Pour l'application des deux premiers alinéas du présent II, lorsqu'une mesure d'isolement ou de contention est prise moins de quarante-huit heures après qu'une précédente mesure d'isolement ou de contention a pris fin, sa durée s'ajoute à celle des mesures d'isolement ou de contention qui la précèdent.
Les mêmes deux premiers alinéas s'appliquent lorsque le médecin prend plusieurs mesures dont la durée cumulée sur une période de quinze jours atteint les durées prévues auxdits deux premiers alinéas.
Les mesures d'isolement et de contention peuvent également faire l'objet d'un contrôle par le juge des libertés et de la détention en application du IV de l'article L. 3211-12-1.
***
Le conseil de Mme [S] demande la levée de la mesure d'isolement de M. [F] au motif que celle-ci reposerait sur une évaluation du 20 novembre 2023 concluant : 'poursuite de la mesure selon les modalités de l'unité', motif non médical impropre à justifier le maintien de cette mesure.

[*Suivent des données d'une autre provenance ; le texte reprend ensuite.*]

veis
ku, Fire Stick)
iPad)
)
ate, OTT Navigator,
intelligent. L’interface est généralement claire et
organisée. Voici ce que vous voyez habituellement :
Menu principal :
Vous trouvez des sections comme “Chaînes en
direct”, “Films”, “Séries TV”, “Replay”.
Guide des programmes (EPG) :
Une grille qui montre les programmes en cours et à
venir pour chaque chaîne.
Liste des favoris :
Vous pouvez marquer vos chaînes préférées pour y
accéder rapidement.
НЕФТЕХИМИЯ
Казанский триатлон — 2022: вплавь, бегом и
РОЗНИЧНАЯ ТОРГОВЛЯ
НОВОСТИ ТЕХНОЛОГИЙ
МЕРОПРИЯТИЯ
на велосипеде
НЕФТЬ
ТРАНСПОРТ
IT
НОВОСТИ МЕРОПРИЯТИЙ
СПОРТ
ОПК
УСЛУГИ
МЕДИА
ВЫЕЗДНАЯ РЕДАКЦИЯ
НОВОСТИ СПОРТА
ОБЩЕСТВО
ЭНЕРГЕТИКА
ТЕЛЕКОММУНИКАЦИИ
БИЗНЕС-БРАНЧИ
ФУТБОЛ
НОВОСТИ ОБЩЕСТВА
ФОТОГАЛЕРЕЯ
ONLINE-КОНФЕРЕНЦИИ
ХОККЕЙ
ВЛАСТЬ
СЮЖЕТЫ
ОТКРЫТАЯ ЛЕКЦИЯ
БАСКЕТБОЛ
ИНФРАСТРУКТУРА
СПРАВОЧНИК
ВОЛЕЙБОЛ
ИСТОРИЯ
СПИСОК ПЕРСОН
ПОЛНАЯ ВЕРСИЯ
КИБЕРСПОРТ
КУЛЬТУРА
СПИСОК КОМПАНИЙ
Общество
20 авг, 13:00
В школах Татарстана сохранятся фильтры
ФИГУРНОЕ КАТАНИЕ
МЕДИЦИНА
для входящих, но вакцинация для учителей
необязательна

Il ressort des éléments médicaux produits que M. [F] a été admis en soins psychiatriques au centre hospitalier de [Localité 5] le 25 juin 2022 sous la forme d'une hospitalisation complète ; il est placé sous le régime de l'isolement depuis le 26 septembre 2023, mesure renouvelée depuis ; il est atteint de troubles de neuro-développement, a, depuis son admission, fait des passages à l'acte suicidaire et, malgré des mesures alternatives mises en oeuvre, telles que des interventions verbales, temps calme, entretien et médicament, les risques de violence ou d'hétéro-agressivité persistent ; l'isolement est pratiqué uniquement la nuit et M. [F] reçoit des visites de sa mère ; le dossier médical mentionne le 20 novembre 2023 que le patient présente toujours un état d'agitation non dirigée.

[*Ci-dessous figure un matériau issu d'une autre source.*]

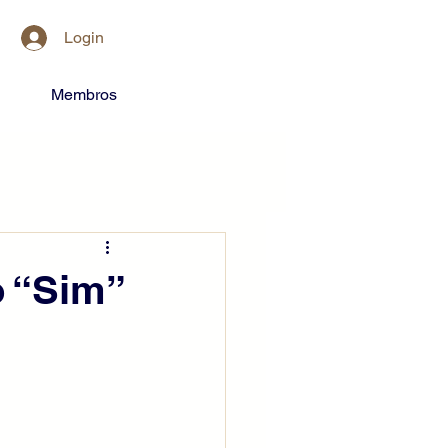
Login
Membros
o “Sim”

En conséquence, il ressort des éléments médicaux que la prolongation de la mesure d'isolement apparaît être nécessaire et proportionnée à la situation et à l'état du patient pour prévenir un dommage immédiat ou imminent pour lui-même ou pour autrui.

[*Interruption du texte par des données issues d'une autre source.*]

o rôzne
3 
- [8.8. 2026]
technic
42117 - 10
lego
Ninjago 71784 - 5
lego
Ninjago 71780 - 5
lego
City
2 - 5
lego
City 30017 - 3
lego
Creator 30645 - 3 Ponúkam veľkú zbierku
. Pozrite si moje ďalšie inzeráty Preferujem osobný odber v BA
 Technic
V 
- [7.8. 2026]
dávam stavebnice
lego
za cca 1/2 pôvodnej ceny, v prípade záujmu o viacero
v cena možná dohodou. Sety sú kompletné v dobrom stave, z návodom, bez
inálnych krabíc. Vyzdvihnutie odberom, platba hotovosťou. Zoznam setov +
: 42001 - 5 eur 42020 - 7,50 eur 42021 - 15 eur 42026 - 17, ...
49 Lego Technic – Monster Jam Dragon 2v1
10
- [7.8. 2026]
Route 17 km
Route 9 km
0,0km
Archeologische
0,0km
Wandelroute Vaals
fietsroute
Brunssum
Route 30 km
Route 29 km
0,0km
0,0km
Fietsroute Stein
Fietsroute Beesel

Il y a donc lieu de confirmer l'ordonnance objet de l'appel.
Sur la demande au titre de l'aide juridictionnelle
Il sera fait droit à la demande mais en ce qu'elle est formulée pour le compte de Mme [S] en sa qualité de tutrice à la personne de M. [W] [F],
PAR CES MOTIFS,
Déclare l'appel de Mme [S] recevable,
Accorde le bénéfice de l'aide juridictionnelle provisoire à Mme [S], en sa qualité de tutrice à la personne de M. [W] [F],
Confirme l'ordonnance du juge des libertés et de la détention du tribunal judiciaire de Bordeaux en date du 23 novembre 2023,
Dit que la présente décision sera notifiée à l'intéressé, à Mme [S] en sa qualité de tutrice à la personne de M. [F], à son avocate, à M. [V], tuteur aux biens de M. [F], au directeur du centre hospitalier spécialisé ainsi qu'au ministère public,
Dit que les dépens seront laissés à la charge de l'État.
La présente décision a été signée par Sylvie HYLAIRE, présidente de chambre, et par Julie LARA, greffier, auquel la minute de la décision a été remise par le magistrat signataire.